▸ TASK DESCRIPTION
A bare number is the only acceptable answer: how many lines of these entries include "données"?

(Source data)

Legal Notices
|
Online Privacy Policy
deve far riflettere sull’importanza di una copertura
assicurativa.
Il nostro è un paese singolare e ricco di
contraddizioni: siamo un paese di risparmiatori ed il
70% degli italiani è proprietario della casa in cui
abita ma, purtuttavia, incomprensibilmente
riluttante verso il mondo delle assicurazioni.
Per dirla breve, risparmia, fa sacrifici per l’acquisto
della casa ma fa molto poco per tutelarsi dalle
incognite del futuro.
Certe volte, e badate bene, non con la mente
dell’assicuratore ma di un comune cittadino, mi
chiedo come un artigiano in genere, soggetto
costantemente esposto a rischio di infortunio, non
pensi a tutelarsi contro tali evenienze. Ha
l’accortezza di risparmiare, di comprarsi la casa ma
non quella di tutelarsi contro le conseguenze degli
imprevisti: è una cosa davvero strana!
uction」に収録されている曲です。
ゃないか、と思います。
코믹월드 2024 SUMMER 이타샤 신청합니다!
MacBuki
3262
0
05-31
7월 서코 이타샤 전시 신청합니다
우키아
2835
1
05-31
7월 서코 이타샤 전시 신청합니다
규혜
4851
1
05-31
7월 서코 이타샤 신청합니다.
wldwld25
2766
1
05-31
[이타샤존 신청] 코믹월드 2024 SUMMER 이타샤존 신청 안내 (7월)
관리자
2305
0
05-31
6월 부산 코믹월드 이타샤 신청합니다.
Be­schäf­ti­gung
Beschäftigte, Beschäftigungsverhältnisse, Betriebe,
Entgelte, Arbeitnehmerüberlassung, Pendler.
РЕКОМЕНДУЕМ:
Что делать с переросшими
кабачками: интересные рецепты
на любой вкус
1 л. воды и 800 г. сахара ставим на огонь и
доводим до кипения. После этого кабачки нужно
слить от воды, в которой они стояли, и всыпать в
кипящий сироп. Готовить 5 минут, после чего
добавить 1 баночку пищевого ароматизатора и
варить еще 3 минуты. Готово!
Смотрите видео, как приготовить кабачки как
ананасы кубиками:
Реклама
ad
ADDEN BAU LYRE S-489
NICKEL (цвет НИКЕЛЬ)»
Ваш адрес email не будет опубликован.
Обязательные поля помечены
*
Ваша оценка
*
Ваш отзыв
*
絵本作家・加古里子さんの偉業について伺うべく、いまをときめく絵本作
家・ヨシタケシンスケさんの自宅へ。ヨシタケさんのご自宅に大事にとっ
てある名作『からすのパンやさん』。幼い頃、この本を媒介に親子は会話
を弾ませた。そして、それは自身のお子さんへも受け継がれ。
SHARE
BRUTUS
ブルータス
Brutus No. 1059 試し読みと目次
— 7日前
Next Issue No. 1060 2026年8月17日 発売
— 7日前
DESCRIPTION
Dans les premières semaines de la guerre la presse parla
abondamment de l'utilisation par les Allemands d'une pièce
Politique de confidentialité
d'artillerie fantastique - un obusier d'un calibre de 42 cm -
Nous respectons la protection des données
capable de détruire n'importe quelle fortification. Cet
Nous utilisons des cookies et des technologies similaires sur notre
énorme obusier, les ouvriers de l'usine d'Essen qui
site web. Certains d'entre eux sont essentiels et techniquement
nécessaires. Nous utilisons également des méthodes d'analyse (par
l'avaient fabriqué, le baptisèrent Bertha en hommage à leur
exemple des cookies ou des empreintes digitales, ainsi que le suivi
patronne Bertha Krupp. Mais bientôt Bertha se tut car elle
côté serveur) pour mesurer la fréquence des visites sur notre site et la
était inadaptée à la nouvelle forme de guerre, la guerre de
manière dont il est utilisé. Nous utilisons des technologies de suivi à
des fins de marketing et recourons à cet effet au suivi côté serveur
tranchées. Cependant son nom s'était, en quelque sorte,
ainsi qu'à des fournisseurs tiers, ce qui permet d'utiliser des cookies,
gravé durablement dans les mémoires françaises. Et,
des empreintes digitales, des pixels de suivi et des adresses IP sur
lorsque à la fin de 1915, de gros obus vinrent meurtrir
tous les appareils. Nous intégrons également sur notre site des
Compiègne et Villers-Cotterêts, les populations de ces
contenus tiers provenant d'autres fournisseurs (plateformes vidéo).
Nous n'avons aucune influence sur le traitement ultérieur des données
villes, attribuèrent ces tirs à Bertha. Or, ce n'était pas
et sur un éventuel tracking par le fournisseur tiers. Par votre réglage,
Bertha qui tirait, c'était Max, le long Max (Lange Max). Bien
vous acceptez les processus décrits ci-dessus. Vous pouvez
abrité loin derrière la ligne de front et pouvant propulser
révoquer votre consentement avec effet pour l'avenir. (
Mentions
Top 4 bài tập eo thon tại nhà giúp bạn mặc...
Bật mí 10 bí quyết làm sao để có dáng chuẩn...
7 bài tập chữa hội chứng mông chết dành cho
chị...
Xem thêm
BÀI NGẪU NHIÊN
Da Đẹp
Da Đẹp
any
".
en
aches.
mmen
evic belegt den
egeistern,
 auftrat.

▸ THE COMPLETED TASK
2